Big Tech, Bigger Layoffs
Let’s take a closer look at the companies that are significantly reducing their headcount in 2026:
explode
Snap, the parent company of popular messaging service Snapchat, announced on April 15 that it plans to cut up to 16% of its global workforce. Citing a shift towards AI-driven efficiencies, CEO Evan Spiegel said this reduction will affect approximately 1,000 staff and at least 300 open positions will be closed, according to the CNBC report.
Walt Disney
The Walt Disney Company began layoffs on April 15, with at least 1,000 positions expected to be cut across its marketing teams, studio and television business, which includes Pixar Animation and Marvel Studios, as well as ESPN. “Given the rapid pace of our industries, this requires us to continually evaluate how to foster a more agile and technologically enabled workforce to meet the needs of tomorrow,” Josh D’Amaro, who replaced Bob Iger as CEO in February, wrote, according to an email seen by Reuters.
Epic Games
Epic Games, the video game and software developer that created Fortnite, announced the layoff of 1,000 employees last month. “This layoff puts us in a more stable place, with over $500 million in identified cost savings in contracting, marketing, and closing some open positions,” founder Tim Sweeney wrote in a note.
flipkart
Walmart-owned and Bengaluru-based Flipkart laid off around 400-500 employees last month following its annual performance review. According to a source-based report Economic TimesThe layoffs amounted to roughly 4% of the e-commerce firm’s headcount; this was above the 1-2% he normally left.
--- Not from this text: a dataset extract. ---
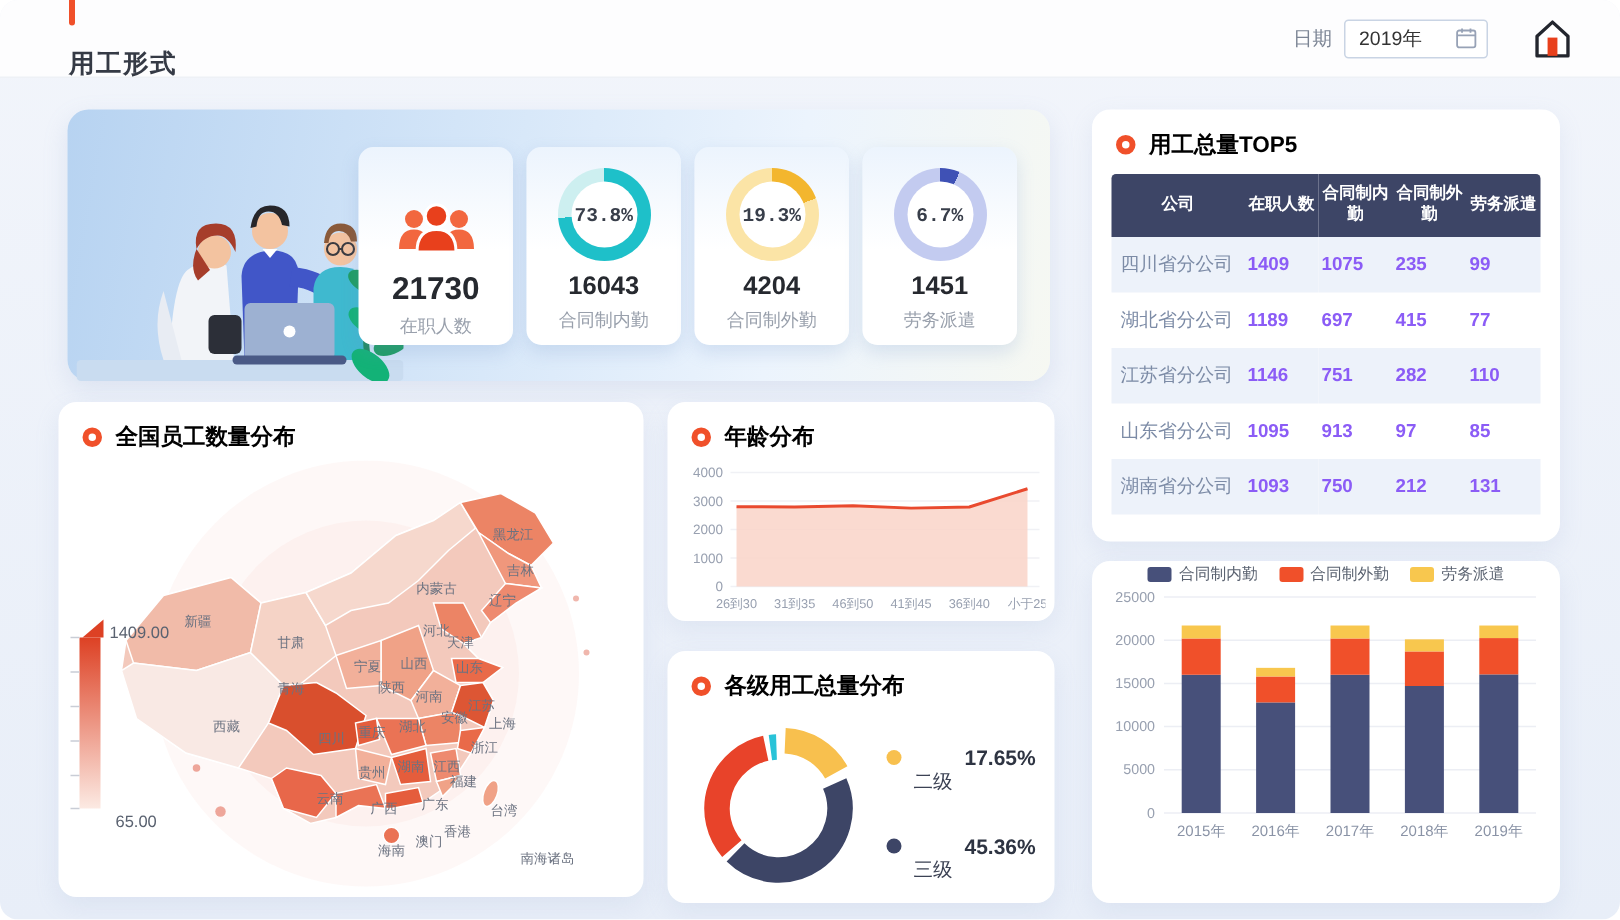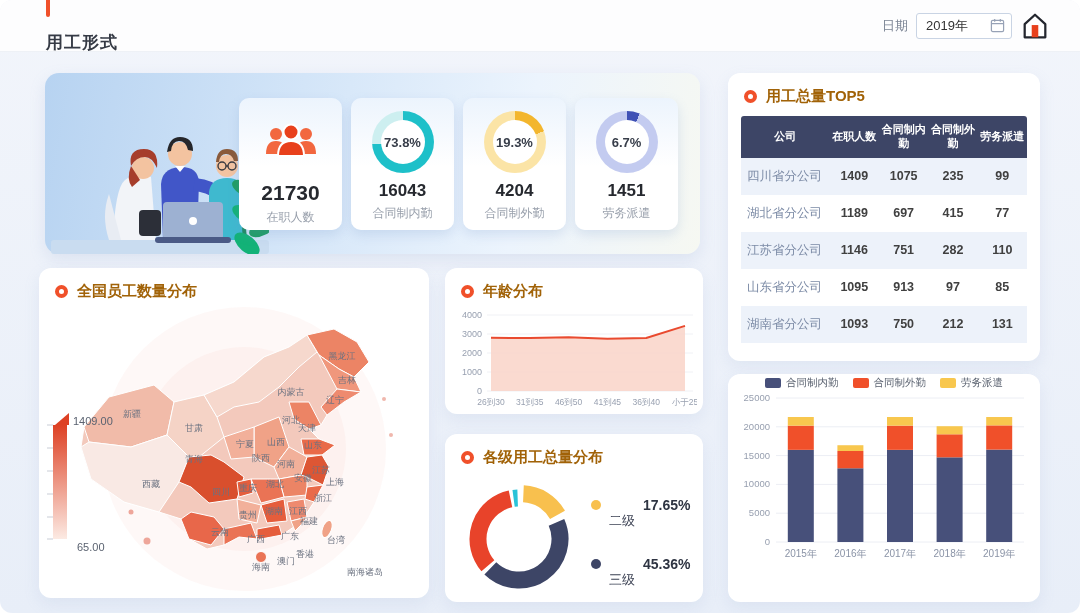"日期" .header-right { gap: 6px -> 26px }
The exercise affected employees in the operations, engineering and marketing teams.
To obstruct
Block, a fintech company co-founded by Jack Dorsey, announced in February this year that it would lay off more than 4,000 employees, or 40% of its workforce. “We are choosing to change the way we work at a time when our business is accelerating and we see the opportunity to move faster with smaller, highly skilled teams using AI to automate more work,” Block CFO Amrita Ahuja reportedly wrote in a letter to shareholders.
Amazon
Leading multinational technology company Amazon has cut 16,000 roles “to strengthen the organization by reducing layers, increasing ownership and eliminating bureaucracy.” But Senior Vice President Beth Galetti wrote in a post on the website: “…We will also continue to hire and invest in strategic areas and functions that are critical to our future.” In February, Washington PostThe company owned by Jeff Bezos has laid off 300 journalists, or a third of its workforce, due to “collapsing online traffic amid the AI boom.”